ZIGGY STARDUST… AND OTHER SPATIAL BOWIES
David Bowie reached outer space way before Man set foot on the Moon. In 1967, in “Love You till Tuesday”, from his selftitled debut album, he sang “Don’t be afraid of the man in the moon/Because it’s only me”. Two years after, exactly one month before the Apollo 11 moon landing, came “Space Oddity”. And many more space songs would follow: “Moonage Daydream”, “Starman”, “Life on Mars?”, “Hallo Spaceboy”, “Dancing out in Space”, “Born in a UFO”. The influence – clearly a sign of the times – was, actually, a metaphor for the things that made the inner space of pop culture’s supreme alien go round: existential inquiries, utopian reveries, sex, fame and rock n’ roll. Extraterrestrial androgynous, glamorous Ziggy Stardust, his most known alter-ego, definitely set a new standard for the genre’s theatricality and put Bowie’s career into orbit.

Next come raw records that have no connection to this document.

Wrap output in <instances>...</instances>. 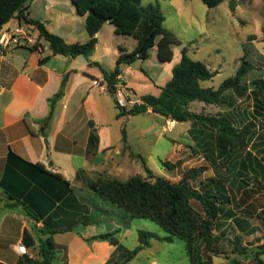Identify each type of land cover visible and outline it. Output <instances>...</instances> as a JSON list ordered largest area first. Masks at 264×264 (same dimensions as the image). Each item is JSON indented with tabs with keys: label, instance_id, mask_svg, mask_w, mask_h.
I'll list each match as a JSON object with an SVG mask.
<instances>
[{
	"label": "trees",
	"instance_id": "1",
	"mask_svg": "<svg viewBox=\"0 0 264 264\" xmlns=\"http://www.w3.org/2000/svg\"><path fill=\"white\" fill-rule=\"evenodd\" d=\"M31 0H0V32L15 18L35 26L40 37L44 38L55 55L72 58L83 56L89 58L98 44L97 35L103 26L110 23L115 28V34L133 36L137 46L132 51L122 50L116 61L115 69L104 72V77L115 107L119 113L117 118L136 116L151 111L176 123L190 122L188 134L196 145L208 166L188 170L178 182H172L164 177H156L148 168L146 160L140 156L145 166L147 177L135 176L127 181L109 179L101 176L91 183L90 190L101 199L121 209L129 219H147L158 224L167 235L161 237L155 233L139 230L140 246L134 250L125 249L118 239L120 229L115 232L102 233L91 238H84L88 243L93 241L108 242L116 247L112 259L107 264H131L138 254L152 241L173 243L175 239L186 241V249L191 264H212V256L204 259V248L209 249L219 243L215 230L222 218L236 219L235 212L229 210L233 193L249 195L264 191V152L254 153L253 145L263 137L261 126L257 121L264 118V79L244 84L246 75L256 69L246 56L241 59V65L235 75L224 81L219 88H204L203 82L213 80L218 71H212L200 61H194L188 56V48H183L180 62L173 68L172 78L161 87L160 94H147L141 97L130 110L122 106L117 99L120 67L132 65L137 61L148 59L150 52L157 45V59L162 63H171L174 59L175 46H181L182 41L164 27L165 16L159 3L143 5V0H72L78 14L86 17V30L89 41L86 43H68L59 35L49 32L41 22L28 19ZM207 7L215 8L225 0H201ZM252 1V0H242ZM235 9L236 3L232 2ZM159 39L158 42L156 40ZM256 39L251 36L250 41ZM264 41V29L263 37ZM33 51H40L38 46ZM49 58H42L45 63ZM251 86L254 87L250 91ZM64 80L60 92L51 102L57 101L64 94ZM251 99L252 114L241 110L236 99ZM196 104L205 107L225 108L216 114L196 112ZM254 112L257 116L254 115ZM123 141H127V131L122 130ZM93 136V135H92ZM93 138V137H92ZM19 162L30 167L50 181L51 189L56 186L63 188L55 201L60 203L58 210L50 215H39L29 203V199L21 198L13 193L10 198L21 204L27 214L37 222L43 221L44 227L40 233L48 236L41 240L42 260L28 256L23 258L24 264H52L56 256L53 236L58 233L73 231L74 225L67 221L56 223L51 228L50 223L63 211L67 218H74L73 201L79 200L71 189V184L61 174L48 172L40 164H30L11 152L8 164ZM212 169L213 176L205 180L200 178ZM193 203L201 208L197 210ZM84 210L85 204H80ZM89 210L81 216L82 231L89 223ZM252 215V214H251ZM255 218L264 221V210L257 212ZM82 235L81 230L77 231ZM217 252V249H213ZM264 244L259 246L257 260L264 264Z\"/></svg>",
	"mask_w": 264,
	"mask_h": 264
},
{
	"label": "crops",
	"instance_id": "2",
	"mask_svg": "<svg viewBox=\"0 0 264 264\" xmlns=\"http://www.w3.org/2000/svg\"><path fill=\"white\" fill-rule=\"evenodd\" d=\"M163 1H170L173 5L169 15L178 23L166 29L179 39L182 34L187 33L204 38L213 36V27L208 23L216 25L212 14L227 2L225 0L218 7L209 8L201 0L177 2L180 7L174 4L176 0ZM159 2L143 0V5ZM29 4L26 17L43 23L49 32L71 44L89 41L86 17L78 14L72 0H31ZM160 6L164 16L167 15L163 5ZM64 7H72V12L66 13ZM195 9L202 13H195ZM167 18L165 16L164 23ZM57 19H61V26L54 27L52 24ZM23 23L24 20L15 18L4 28L17 27ZM103 28L97 35L96 49L89 58L55 55L50 46L48 51L44 44L40 51H33L26 46L9 49L0 47V264H24L25 256L42 260L41 240L48 238L40 233L44 227L43 221L37 222L31 218L24 207L12 200L10 195L13 193L15 197L29 199L39 215L48 216L58 210L60 203L55 198L63 189L56 186L52 190L47 178L19 162L8 164L11 152L30 164L42 165L48 172L61 174L70 182L80 204L86 205L83 210L76 200H72L74 218H67V212L63 211V215L50 223L51 228H56V223L65 220L75 227L73 231L53 236L56 256L52 264H107L115 254L116 247L108 242H86L84 238L100 233L82 231L81 220L82 214L88 209L89 223L84 228L88 231L98 226L100 221L96 217L94 219V216L99 209L103 212L107 209L106 204L109 202L93 193L90 185L101 174H111L113 159L110 158V151L116 146L123 147L122 130L127 127L123 123L124 117L117 118L122 124L120 138L115 142L110 122L104 113L106 109L102 96L109 95L114 107L115 102L108 90L102 61L96 56ZM131 44V49L127 45L119 46L115 58L118 59L122 50H134L137 41ZM155 53L157 55V50ZM46 57L49 59L41 63V59ZM138 62L122 65L119 78L129 83L126 76H136L138 71L134 66ZM171 78L165 79L162 86ZM64 80V94L52 103L51 100L60 92ZM162 86L157 88V95ZM131 87L135 90L133 85ZM142 96L144 95L140 97ZM118 113L117 109V115ZM134 117H128V122ZM126 131L130 143L128 127ZM119 216L124 218V212L120 211ZM78 230H81L82 235Z\"/></svg>",
	"mask_w": 264,
	"mask_h": 264
},
{
	"label": "rangeland",
	"instance_id": "3",
	"mask_svg": "<svg viewBox=\"0 0 264 264\" xmlns=\"http://www.w3.org/2000/svg\"><path fill=\"white\" fill-rule=\"evenodd\" d=\"M159 1L167 14L165 16L168 17L164 27H174L178 23L169 15L173 5L170 1ZM226 1L212 14L217 22L216 25L212 26L208 23L210 27H213V36L204 38L197 37L194 33L182 34L180 38L182 45L173 48L174 59L171 63H162L157 59L156 45L148 59L140 60L134 66L138 71L136 76L132 78L129 75L126 76L127 81L136 91L129 83L119 78L117 98L127 110L140 101L141 95L157 96V88L162 86L165 79L171 78L173 65L180 62L183 48H188V56L192 60L204 63L212 71H218L213 80L202 83L204 88H219L224 81L235 75L241 65V59L245 56L256 69L246 75L243 83L252 84L254 81L264 79V41H262L264 0ZM177 2H183V0L173 2L180 7ZM232 2L236 3L235 9L231 8ZM63 9L66 13L72 12V7ZM195 13L201 14L202 11L195 9ZM52 25L61 26V19L54 20ZM251 36L256 39L250 41ZM100 41L101 45L96 56L101 59L105 71L110 73L116 66L115 55L119 50L118 47L127 45L131 49L133 48L131 42L137 40L133 36L115 34L114 26L107 23L101 33ZM42 42L49 51L48 43L45 40ZM81 60L84 59L81 57ZM253 89L254 87L251 86L250 91ZM102 98L106 109L104 113L110 122L113 139L116 142L120 138L122 122L117 120V109L114 107L112 98L109 95H103ZM236 101L241 110H247L252 114L253 101L250 98L236 99ZM223 109L225 108L209 106L203 111L202 104L193 106L196 112L203 111L207 114H216ZM254 115L257 116L255 112ZM128 117H124L123 123L128 127L129 141L132 145L127 137V141H123V147H113L110 151L112 155L110 158L113 159L112 167H110L111 174L105 172L101 176L120 181H127L135 176L147 177L148 174L140 156L146 160L154 176L164 177L172 182L180 181L192 168L208 166L188 134L190 122L174 124L173 121L152 113L136 115L130 123ZM257 123L261 126L263 137L254 142L252 149L254 153L261 154L264 152V118H259ZM144 131L145 136H143ZM212 176L213 171L209 169L200 180ZM232 198V203L228 207L235 212L236 219L222 218L214 232L219 238V243L209 249L204 248V259L206 261L207 255L210 254L213 259L212 264H260L256 254L259 246L264 244V221L255 218L254 215L264 210V191L249 195L236 192L232 194ZM193 205L201 211L198 203ZM106 206L107 209L104 212L99 209L94 216V219L96 217L98 222L100 221L98 226L88 231L83 230L85 233H111L120 229L118 239L127 250H134L141 245L139 230L155 233L161 237L167 235L158 224L150 220L121 218L119 216L121 209L109 203ZM213 249L218 251L214 252ZM261 259L264 262V255ZM131 264H191V261L186 249V241L175 239L173 243H168L154 240L151 246L142 250Z\"/></svg>",
	"mask_w": 264,
	"mask_h": 264
},
{
	"label": "built area",
	"instance_id": "4",
	"mask_svg": "<svg viewBox=\"0 0 264 264\" xmlns=\"http://www.w3.org/2000/svg\"><path fill=\"white\" fill-rule=\"evenodd\" d=\"M42 40L43 38L40 37L38 29L35 26L27 23L18 25L17 27L4 28L0 32V47L3 49L21 46L33 48L38 46V49L42 50ZM118 101L121 104L119 99ZM21 250L24 252L23 248H21Z\"/></svg>",
	"mask_w": 264,
	"mask_h": 264
},
{
	"label": "water",
	"instance_id": "5",
	"mask_svg": "<svg viewBox=\"0 0 264 264\" xmlns=\"http://www.w3.org/2000/svg\"><path fill=\"white\" fill-rule=\"evenodd\" d=\"M129 119V118H128Z\"/></svg>",
	"mask_w": 264,
	"mask_h": 264
}]
</instances>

Ziggy retired from stage in 1973, but his creator would play another E.T. three years later, in Nicolas Roeg’s cult-film classic “The Man Who Fell to Earth”. In the film, the late artist poses as a humanoid who comes to Earth on a mission to take water back to his home planet, which is experiencing a catastrophic drought. With “Lazarus”, from his twenty-fifth and last studio album (2015), Bowie travels in the opposite direction, as a human who has ascended to the firmament: “Look up here, I’m in heaven… I’ve got nothing left to lose”. Nina Simone, whom David Bowie befriended in the early ‘70s, once said: “David ain’t from here”. And music can only be grateful for his lifelong incursion.